The Story of Capernaum: A Child Who Sues His Parents for Bringing Him Into the World
The Capernaum film tells the story of a small Lebanese boy living in conditions of extreme poverty, who takes his parents to court for bringing him into such a harsh life. That single premise is enough to ignite dozens of questions in the viewer before the first hour even begins.
Capernaum tells its story through flashback, centering on the life of Zain, including his encounter with the Ethiopian migrant "Rahil" and her infant son "Yonas." We watch the world around him collapse step by step — the marrying off of his underage sister, his flight from home, life on the streets, and finally the crime that lands him in the dock.
Capernaum is a film that tackles the plight of marginalized children deprived of papers to prove their identity in Lebanon. These children exist in reality — they eat, they suffer, they dream — yet in the eyes of the state they do not exist at all.
Zain Al Rafeea — A Real Refugee on a Real Screen
The Syrian child Zain Al Rafeea could barely write his own name when Lebanese director Nadine Labaki discovered him on a street in Beirut and chose him to play the lead in her film. This alone redefines what "natural performance" means — Zain did not act out a measure of pain, he carried it with him from real life to the camera.

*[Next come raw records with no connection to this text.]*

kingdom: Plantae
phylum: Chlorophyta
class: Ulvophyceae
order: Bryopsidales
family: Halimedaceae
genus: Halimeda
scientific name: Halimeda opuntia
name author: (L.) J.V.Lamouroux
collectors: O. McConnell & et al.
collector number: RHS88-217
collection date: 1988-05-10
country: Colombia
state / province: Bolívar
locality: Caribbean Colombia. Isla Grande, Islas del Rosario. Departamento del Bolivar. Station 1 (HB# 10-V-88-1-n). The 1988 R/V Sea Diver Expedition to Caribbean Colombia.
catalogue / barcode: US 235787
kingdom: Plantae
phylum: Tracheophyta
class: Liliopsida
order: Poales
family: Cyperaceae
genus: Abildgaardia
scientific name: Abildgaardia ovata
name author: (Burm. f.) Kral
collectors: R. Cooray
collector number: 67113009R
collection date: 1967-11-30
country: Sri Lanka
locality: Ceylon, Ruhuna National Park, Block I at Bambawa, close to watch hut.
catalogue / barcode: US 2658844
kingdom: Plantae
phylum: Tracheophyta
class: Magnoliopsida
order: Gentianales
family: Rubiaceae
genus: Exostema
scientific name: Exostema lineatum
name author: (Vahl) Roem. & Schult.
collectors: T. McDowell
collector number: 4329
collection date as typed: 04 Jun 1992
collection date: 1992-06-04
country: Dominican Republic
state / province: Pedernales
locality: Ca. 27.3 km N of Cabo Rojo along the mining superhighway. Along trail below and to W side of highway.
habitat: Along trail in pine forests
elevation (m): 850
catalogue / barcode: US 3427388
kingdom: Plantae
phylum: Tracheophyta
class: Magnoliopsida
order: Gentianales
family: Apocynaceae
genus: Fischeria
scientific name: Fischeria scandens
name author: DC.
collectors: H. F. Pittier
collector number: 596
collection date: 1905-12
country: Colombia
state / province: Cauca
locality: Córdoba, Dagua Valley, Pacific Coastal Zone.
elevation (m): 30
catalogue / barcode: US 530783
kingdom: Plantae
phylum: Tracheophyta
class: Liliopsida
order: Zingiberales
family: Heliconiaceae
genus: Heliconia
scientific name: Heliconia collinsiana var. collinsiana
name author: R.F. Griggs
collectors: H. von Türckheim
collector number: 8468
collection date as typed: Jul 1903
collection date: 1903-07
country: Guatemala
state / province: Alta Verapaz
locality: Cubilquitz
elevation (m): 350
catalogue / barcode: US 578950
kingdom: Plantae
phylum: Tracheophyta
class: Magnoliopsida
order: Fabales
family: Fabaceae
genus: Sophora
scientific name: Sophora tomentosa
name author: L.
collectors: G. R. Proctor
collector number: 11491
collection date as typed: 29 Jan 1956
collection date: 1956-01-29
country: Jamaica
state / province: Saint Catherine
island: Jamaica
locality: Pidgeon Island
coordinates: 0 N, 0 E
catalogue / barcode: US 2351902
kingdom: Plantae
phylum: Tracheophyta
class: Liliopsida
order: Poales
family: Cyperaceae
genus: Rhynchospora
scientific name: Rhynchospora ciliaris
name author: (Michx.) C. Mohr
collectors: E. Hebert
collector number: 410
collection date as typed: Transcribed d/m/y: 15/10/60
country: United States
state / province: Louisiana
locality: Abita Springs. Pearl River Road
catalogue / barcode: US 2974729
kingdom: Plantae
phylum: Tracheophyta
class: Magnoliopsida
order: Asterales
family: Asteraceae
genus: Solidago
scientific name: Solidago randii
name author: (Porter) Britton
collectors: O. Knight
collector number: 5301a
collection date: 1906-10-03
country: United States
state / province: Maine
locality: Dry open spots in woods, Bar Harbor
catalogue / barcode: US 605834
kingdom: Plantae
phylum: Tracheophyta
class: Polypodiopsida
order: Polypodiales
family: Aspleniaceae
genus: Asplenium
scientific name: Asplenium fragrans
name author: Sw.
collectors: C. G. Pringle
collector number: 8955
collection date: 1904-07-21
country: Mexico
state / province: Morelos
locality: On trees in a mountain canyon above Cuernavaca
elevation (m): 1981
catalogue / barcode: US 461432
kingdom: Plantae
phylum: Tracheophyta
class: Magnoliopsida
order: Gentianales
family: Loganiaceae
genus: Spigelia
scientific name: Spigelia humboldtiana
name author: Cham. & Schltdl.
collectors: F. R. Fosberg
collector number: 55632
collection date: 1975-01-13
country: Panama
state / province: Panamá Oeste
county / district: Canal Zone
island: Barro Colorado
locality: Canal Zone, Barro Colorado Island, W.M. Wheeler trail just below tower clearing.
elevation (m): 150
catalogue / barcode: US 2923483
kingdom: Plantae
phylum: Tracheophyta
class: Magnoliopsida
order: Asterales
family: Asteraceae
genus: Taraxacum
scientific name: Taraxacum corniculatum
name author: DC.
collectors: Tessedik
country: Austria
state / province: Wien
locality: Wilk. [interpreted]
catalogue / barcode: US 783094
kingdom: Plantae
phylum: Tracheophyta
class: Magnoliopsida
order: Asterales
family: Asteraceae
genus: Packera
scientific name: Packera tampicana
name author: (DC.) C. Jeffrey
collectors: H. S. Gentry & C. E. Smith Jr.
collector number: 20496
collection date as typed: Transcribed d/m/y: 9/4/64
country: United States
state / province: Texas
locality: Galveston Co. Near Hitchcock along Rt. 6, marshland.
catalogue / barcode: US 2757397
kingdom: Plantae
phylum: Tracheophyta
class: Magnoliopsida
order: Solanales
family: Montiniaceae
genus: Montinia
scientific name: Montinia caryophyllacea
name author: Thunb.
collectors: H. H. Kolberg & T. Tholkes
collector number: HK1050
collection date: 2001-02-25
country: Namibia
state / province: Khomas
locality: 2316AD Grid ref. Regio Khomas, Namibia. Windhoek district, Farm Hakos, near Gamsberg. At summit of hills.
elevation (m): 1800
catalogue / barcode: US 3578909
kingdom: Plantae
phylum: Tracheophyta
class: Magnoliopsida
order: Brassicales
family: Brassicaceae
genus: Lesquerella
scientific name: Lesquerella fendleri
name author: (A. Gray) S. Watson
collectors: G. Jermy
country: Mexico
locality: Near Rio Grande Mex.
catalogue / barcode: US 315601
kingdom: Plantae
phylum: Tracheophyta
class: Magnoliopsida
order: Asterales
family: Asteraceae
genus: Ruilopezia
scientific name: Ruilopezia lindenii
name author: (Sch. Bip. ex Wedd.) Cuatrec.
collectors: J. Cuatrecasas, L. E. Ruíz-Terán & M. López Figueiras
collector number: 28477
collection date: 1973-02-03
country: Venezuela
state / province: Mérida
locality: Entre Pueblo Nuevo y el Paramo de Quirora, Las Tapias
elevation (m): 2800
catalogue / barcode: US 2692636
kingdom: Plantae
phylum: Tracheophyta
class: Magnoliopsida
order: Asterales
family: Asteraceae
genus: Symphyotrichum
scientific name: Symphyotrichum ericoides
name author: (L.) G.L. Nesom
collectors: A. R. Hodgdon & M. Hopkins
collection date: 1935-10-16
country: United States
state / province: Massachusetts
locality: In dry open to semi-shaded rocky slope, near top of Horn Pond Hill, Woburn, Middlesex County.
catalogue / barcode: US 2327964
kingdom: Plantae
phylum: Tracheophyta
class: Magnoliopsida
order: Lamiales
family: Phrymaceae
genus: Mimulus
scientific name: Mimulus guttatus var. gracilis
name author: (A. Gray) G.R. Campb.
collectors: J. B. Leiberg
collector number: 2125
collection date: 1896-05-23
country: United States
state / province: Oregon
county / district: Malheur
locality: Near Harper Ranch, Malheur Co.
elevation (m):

Emily Yoshida of Vulture described Zain Al Rafeea as having "an astonishing, unforgettable presence." His performance in the courtroom scene is one of the most powerful moments Arab cinema has witnessed in the past decade — a single look from his eyes says what no word could ever say.
The cast of Nadine Labaki's Capernaum are the heroes of real life, people who had never stood before a camera, and here they earned their leading roles. Casting actors drawn from reality was a bold decision, but it was the only right one for this film in particular.
The Counterargument: Does the Film Deliberately Wring Out Tears?
To be honest, Capernaum is not beyond criticism. Some critics argue that Nadine Labaki resorted to playing on emotions by depicting a painful story, and that her clear aim was to draw out feeling in order to reach an audience in tears.
Labaki overloaded her film with issues until she reached a point of no resolution, then threw in an ending that cuts off any real narrative development. There is merit to this criticism — the film opens dozens of wounds without ever claiming to hold the cure.
But the question remains: is there really any fault in a film moving you to tears over a real reality? Perhaps the problem is not the tears, but the fact that we do nothing afterward.
A Film That Changed Its Real-Life Star's Life
The film won the Jury Prize at the 71st Cannes Film Festival in 2018 amid a 15-minute standing ovation — a rare moment in the history of Arab cinema.
Capernaum is the highest-grossing Arab film, and the highest-grossing film in the Middle East of all time, after achieving major success at the international box office with more than 68 million US dollars worldwide against a production budget of 4 million US dollars. It is an extraordinary equation no Arab film had achieved before it.
The child Zain Al Rafeea, who had been living with his Syrian refugee family in Beirut, was resettled along with his family in Norway after the film's success — as if cinema here did what politics could not.
AMDB rating for Capernaum: 9/10 A masterpiece of human cinema — it breaks you and builds you back up again. One of the most important Arab films in history.